• [Document segment]
-- Begin --

# Feeders.... Do they scare deer or really work??



## Jamis (Apr 8, 2007)

jason smith said:


> got a question that i have been wondering. got a few really good spots to hunt this year and thought of putting some feeders on them. i have been told that big bucks know feeders are not natural, and avoid them. what do you think, do they work with all deer, or just some doe and fawn. i know some people have got pics of big bucks at feeders, but i am wanting to hear all sides to the spectrum on this before i put out a feeder.
> 
> jason


IMO the sound of a feeder attracts deer, not to sure as to whether or not big bucks avoid them though


----------



## Boger (Dec 3, 2008)

I use a feeder to attract turkeys to our property and the deer are teriffied of it. The deer just look at it and run.:sad:


----------



## Springhill (Oct 30, 2007)

I use a feeders during the summer and stop it a couple of weeks before season. I have had lots of trailcam pics of deer including big boys around both spin and trough feeders. They take a little while to get used to it, but they can't stay away from the golden acorns :wink:


----------



## jason smith (Nov 28, 2007)

*!!*

i have about 3 spin feeders and do not want them just sitting around this year, how ever, i have used them in the past, got pics of bucks at them, but have a GOLDEN new spot where activity is already a pleanty, and wanted to put out a feeder to keep them on this same path through the year. .... just did not want to screw up the activity. thought of just making a gravity feeder out of pvc pipe, that way there is n o noise. still not too sure.

jason


----------



## trophyhunter20 (Nov 1, 2007)

Feeders don't scare deer. I've keep my feeder out all year. When it goes off it wouldn't be 5 mins and the deer start showing up. The deer love the feed so much that its like feeding cows, cause very time i go and fill it up the deer will follow the 4-wheeler all the way to the feeder and stand about 30 yards away from me and wait till i get done filling it up. I put a mixer of feed like sunflower seeds,wheat feed and shelled corn. it works great for deer, turkeys and dove. I put that mixer in my feeder year round.


----------



## saskguy (Aug 25, 2007)

Make sure you get the "nocturnal nightmare". Anyone else see that add? BARF!!!


----------



## 30-30 (Mar 23, 2006)

On our place in east texas, it has taken the deer two years to become comfortable with feeders. They tend to avoid them at first, but become more used to them as time goes on. Sometimes it takes a month, sometimes it takes a couple of years, but they will get used to feeders. After years of consistent feeding and never letting the feeders run dry, the sound of a feeder going off can attract deer immediately. Feeders attract more does than bucks, but then again, don't you want to be where the does are during the rut? :wink:


----------



## 30-30 (Mar 23, 2006)

saskguy said:


> Make sure you get the "nocturnal nightmare". Anyone else see that add? BARF!!!


What happens to your feed if it rains? ukey:


----------



## dynamicarchery (Oct 25, 2007)

I have used feeders for years and they do attract deer, mostly does and small bucks. However, I did see a 3 1/2 year old buck at one feeder last year. On the down side the deer that come into them are extremely cautious. They also tend to attract bear to the area which the deer don't care for.


----------



## toddboy23 (Sep 11, 2008)

-- End --

• [Dataset entries]

-- Begin --

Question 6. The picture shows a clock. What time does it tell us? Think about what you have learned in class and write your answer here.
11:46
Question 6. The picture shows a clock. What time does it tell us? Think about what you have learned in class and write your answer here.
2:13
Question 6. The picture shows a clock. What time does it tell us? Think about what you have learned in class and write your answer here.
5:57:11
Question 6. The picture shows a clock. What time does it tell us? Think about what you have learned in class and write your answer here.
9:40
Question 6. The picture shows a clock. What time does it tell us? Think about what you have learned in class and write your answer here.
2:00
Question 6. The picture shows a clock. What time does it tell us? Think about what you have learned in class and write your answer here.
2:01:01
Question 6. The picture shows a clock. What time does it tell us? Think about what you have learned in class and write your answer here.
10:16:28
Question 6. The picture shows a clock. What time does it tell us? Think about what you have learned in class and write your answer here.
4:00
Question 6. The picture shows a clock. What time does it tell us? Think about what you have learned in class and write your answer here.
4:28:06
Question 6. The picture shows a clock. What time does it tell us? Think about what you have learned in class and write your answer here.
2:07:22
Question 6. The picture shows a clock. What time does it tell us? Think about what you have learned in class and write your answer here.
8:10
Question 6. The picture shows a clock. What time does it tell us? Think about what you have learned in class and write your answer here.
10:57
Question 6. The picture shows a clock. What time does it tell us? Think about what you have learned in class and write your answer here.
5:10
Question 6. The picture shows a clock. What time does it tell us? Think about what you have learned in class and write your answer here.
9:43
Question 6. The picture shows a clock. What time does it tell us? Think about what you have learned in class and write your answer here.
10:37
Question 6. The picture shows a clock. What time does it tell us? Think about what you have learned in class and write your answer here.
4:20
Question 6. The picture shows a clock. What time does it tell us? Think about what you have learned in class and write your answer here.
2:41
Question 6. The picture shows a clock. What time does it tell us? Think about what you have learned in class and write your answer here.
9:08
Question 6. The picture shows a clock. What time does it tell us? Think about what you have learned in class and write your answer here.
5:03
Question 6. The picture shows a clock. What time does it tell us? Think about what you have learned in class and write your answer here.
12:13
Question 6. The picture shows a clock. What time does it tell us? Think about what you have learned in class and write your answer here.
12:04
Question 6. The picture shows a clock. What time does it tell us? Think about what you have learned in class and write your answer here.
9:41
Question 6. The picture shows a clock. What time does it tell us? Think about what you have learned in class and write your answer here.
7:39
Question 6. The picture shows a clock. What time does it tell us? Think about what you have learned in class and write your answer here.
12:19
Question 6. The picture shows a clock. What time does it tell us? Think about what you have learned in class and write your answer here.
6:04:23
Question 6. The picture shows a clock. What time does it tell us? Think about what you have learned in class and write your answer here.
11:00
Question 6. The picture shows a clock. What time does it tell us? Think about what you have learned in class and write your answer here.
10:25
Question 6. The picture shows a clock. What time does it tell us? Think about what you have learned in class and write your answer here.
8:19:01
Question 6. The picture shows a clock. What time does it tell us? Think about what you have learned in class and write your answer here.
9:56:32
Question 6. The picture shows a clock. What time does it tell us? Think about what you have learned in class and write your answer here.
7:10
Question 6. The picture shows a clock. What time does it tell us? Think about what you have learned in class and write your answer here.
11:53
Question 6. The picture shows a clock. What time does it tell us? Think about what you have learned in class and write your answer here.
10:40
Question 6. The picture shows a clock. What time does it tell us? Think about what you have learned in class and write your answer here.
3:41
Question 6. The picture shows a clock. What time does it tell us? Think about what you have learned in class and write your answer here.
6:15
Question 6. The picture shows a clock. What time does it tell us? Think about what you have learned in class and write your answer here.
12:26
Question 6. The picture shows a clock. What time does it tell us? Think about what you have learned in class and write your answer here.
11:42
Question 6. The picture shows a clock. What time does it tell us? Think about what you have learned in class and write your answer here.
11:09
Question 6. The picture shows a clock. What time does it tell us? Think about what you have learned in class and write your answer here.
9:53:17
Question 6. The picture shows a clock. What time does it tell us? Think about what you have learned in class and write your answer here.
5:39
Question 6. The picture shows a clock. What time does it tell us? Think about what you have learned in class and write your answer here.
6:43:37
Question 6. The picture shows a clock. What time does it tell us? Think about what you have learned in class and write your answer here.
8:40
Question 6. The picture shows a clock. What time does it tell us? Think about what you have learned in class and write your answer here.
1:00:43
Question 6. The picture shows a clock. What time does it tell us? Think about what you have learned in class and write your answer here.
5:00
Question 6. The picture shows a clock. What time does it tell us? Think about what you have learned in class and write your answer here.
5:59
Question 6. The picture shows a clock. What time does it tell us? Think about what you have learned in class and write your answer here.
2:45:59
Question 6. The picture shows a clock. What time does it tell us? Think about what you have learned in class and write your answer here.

-- End --

• [Exercise directions]
Using the thread on deer feeders, answer each question briefly.
1. What three kinds of feed does trophyhunter20 mix into the feeder?
2. According to 30-30, how long did it take the deer on the place in east Texas to become comfortable with feeders?
3. What animal does dynamicarchery say feeders also tend to draw to the area?
The lines are separate material, apart from the thread on deer feeders.

• [Solution below]
1. Sunflower seeds, wheat feed, and shelled corn.
2. Two years.
3. Bear.